After several years of recovery, I decided to educate myself, because I knew knowledge was power. I wanted power to assist organizations in leading my fellow sisters, whom I left on the streets, on the path to Christ and sanity.
I finally came to St. Louis to be educated in social work and criminology at the University of Missouri. I started at Florissant Valley Community College, where I obtained my Associate in Applied Science degree in Human Services. It was there that I was required to do practicum hours, to gain experience in my field. I had no idea where I would begin to look for a site that I would be comfortable in.
One day a Catholic Nun by the name of Sister Judy Corrigan stopped by the Florissant Valley campus to lead a workshop for volunteer workers for a homeless shelter called Room at the Inn. This was a dream come true, because all through my journey my continued prayer has been “Lord if you allow me to make it out I will dedicate my life to helping people who chose the same ugly paths I took. Although it was rough, it was those paths of my journey that led me to you, Lord.”
I decided to volunteer at Room at the Inn. I learned a lot about providing services. It was at this place I learned the importance of patience; I also learned critical listening skills, acceptance, and diversity competence. This volunteer opportunity set ablaze an undying fire of service in my heart.
Early in the month of April, my grown sons moved out of my house. On the 18th of April I lost my job, and my lease was up on April 31, 2009, so I was in danger of losing my housing. So in less than thirty days I had no one else to worry about but me: my sons were gone, I lost my job, and I lost my housing. At first I have to admit that I was sick about these changes, but then it was kind of funny when you look at the path I have been placed on. I did not know what to do but pray. I heard so clearly in my prayer “go to Room at the Inn.” I called the Homeless Hotline and asked if any space was available, and I was accepted, after my referral from the Housing Resource Center.
This time being a resident made the difference. In this walk I prayed that I would obtain the information and experience that would lead me to complete my purpose in life, which is to assist my fellow homeless sisters and their children. It is not by chance all these changes in my life have transpired in less than 30 days. My God is preparing me for a new journey in which Room at the Inn is teaching me through experience to be efficient and effective in providing services to many different people.
It was many years in between being in a shelter, so I guess God wanted me to do some ground work which would allow me to see the new face of homelessness, people who are just like me. My period of homelessness served as research, that will allow me the opportunity to offer intentional types of services to assisting other homeless women to become self sufficient again.

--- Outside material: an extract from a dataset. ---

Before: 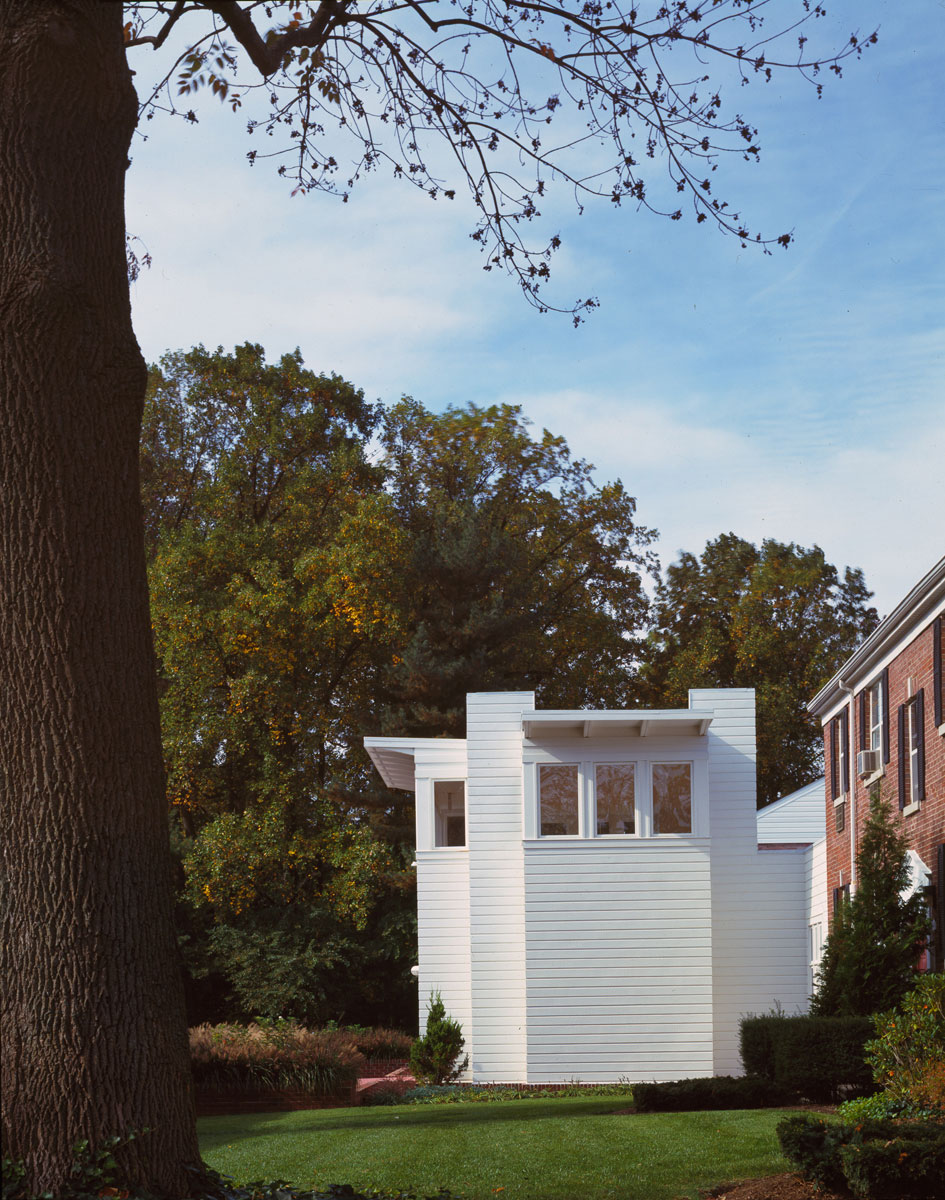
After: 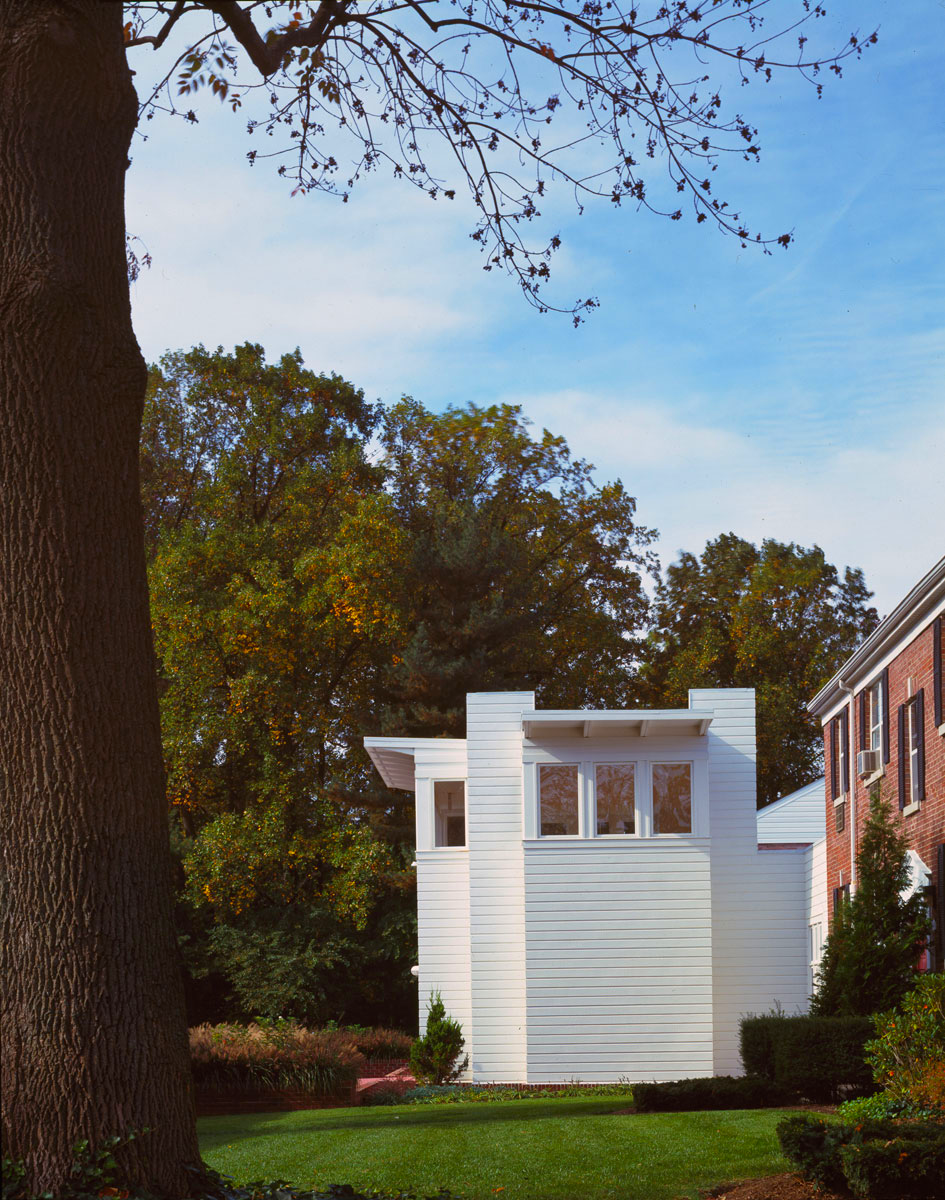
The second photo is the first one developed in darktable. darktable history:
color correction: highlights b* -0.052, saturation 1.29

I am close to completing my course work at UMSL, so I will have the credentials to enter the field of providing services to homeless women and children. I am excited because I have accepted the position of chief operational officer for a housing foundation in the city of St Louis. I have learned from the example of the staff at Room at the Inn. My experience as a client at Room at the Inn has helped me master attending skills and critical listening skills. I’ve also recognized the need for genuine love and compassion. For this I will be ever so grateful!
(Editor’s note: Amelia’s story has been shortened from its original length. While at Room at the Inn, Amelia was referred to housing sources and job opportunities. She received services from our network including physical and mental health care, domestic violence counseling and budgeting classes. Staff and volunteers were flexible so that Amelia could attend daily meetings to prepare for her new job. She also received gas vouchers that allowed her to drive to those meetings. Upon her departure, Amelia received rental assistance from our Homelessness Prevention Program fund.)